LAS VEGAS (KSNV MyNews3.com) -- It seemed like an easy way to make a little money working at home, but instead it was a scam that is now luring in thousands of victims.
In this Rip-Off Alert, it’s a twist on the mystery shopper scam illustrated in the past.
Postal inspectors from Wisconsin say counterfeit checks are at the heart of a scam that’s on the rise and costing victims large amounts of money.
“It basically works by distributing counterfeit checks through the mail to individuals in the U.S.,” said U.S. Postal Inspector Matt Schmidt.
The scam starts with a simple email looking for an account manager who wants to work from home.
Once recipients indicate they’re interested, the scheme is in motion -- with a middleman involved.
“She would receive large amounts of counterfeit checks in the mail,” Schmidt said. “She would then re-package the checks and envelopes and mail those to people that she was directed to mail them to.”
The middle man in the scheme receives the bad checks from someone overseas and sends them out with secret shopper letters.
The checks are usually accompanied by specific instructions for cashing, and recipients are asked to be secret shoppers: buy an item, fill out a survey and return any of the money they haven’t spent.
Days later, the victims get the bad news: The checks they deposited were counterfeit, and they are now responsible for the full amount.
In one case, postal inspectors tracked down the so-called account manager and ordered her to stop receiving and sending bad checks.

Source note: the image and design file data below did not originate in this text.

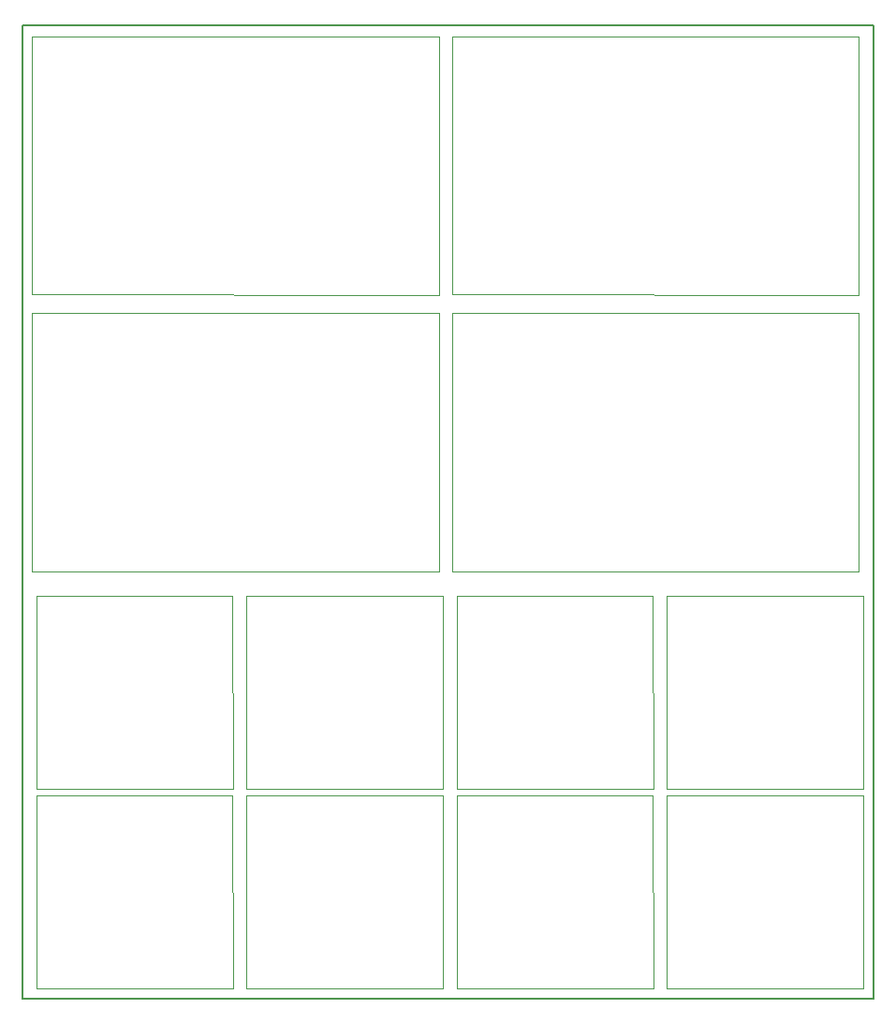
<source format=gbp>
G04 EAGLE Gerber X2 export*
%TF.Part,Single*%
%TF.FileFunction,Other,Solder paste bottom*%
%TF.FilePolarity,Positive*%
%TF.GenerationSoftware,Autodesk,EAGLE,9.1.1*%
%TF.CreationDate,2018-08-10T14:22:37Z*%
G75*
%MOMM*%
%FSLAX34Y34*%
%LPD*%
%AMOC8*
5,1,8,0,0,1.08239X$1,22.5*%
G01*
%ADD10C,0.152400*%
%ADD11C,0.000000*%


D10*
X0Y100000D02*
X0Y980000D01*
X770000Y980000D01*
X770000Y100000D01*
X0Y100000D01*
D11*
X8908Y736480D02*
X376700Y736226D01*
X376700Y969654D01*
X8908Y969400D01*
X8908Y736480D01*
X388908Y736480D02*
X756700Y736226D01*
X756700Y969654D01*
X388908Y969400D01*
X388908Y736480D01*
X190700Y109500D02*
X12700Y109500D01*
X190700Y109500D02*
X190300Y284000D01*
X12700Y284000D01*
X12700Y109500D01*
X202700Y109500D02*
X380700Y109500D01*
X380300Y284000D01*
X202700Y284000D01*
X202700Y109500D01*
X392700Y109500D02*
X570700Y109500D01*
X570300Y284000D01*
X392700Y284000D01*
X392700Y109500D01*
X582700Y109500D02*
X760700Y109500D01*
X760300Y284000D01*
X582700Y284000D01*
X582700Y109500D01*
X190700Y289500D02*
X12700Y289500D01*
X190700Y289500D02*
X190300Y464000D01*
X12700Y464000D01*
X12700Y289500D01*
X202700Y289500D02*
X380700Y289500D01*
X380300Y464000D01*
X202700Y464000D01*
X202700Y289500D01*
X392700Y289500D02*
X570700Y289500D01*
X570300Y464000D01*
X392700Y464000D01*
X392700Y289500D01*
X582700Y289500D02*
X760700Y289500D01*
X760300Y464000D01*
X582700Y464000D01*
X582700Y289500D01*
X376700Y486226D02*
X8908Y486480D01*
X376700Y486226D02*
X376700Y719654D01*
X8908Y719400D01*
X8908Y486480D01*
X388908Y486480D02*
X756700Y486226D01*
X756700Y719654D01*
X388908Y719400D01*
X388908Y486480D01*
M02*

</source>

“A few months later, we were contacted by an informant that the suspect was back involved and distributing,” Schmidt said. “Interviews were done with the informant they gave quite a bit of information on her activity up to that phase.”
During the search warrant, inspectors found boxes of letters the suspect was preparing to send out. There were at least 1,000.
“We had intercepted a package that was destined for her that contained somewhere in the neighborhood of $450,000 in counterfeit checks,” Schmidt said.
Inspectors say the scam is growing in popularity because so many people are trying to find additional income.
In order to ensure you are not getting involved in illegal activity, research the company trying to hire you.
The suspect in the counterfeit check ring who continued to send letters despite the warning from postal inspectors was sentenced to two years in a federal prison.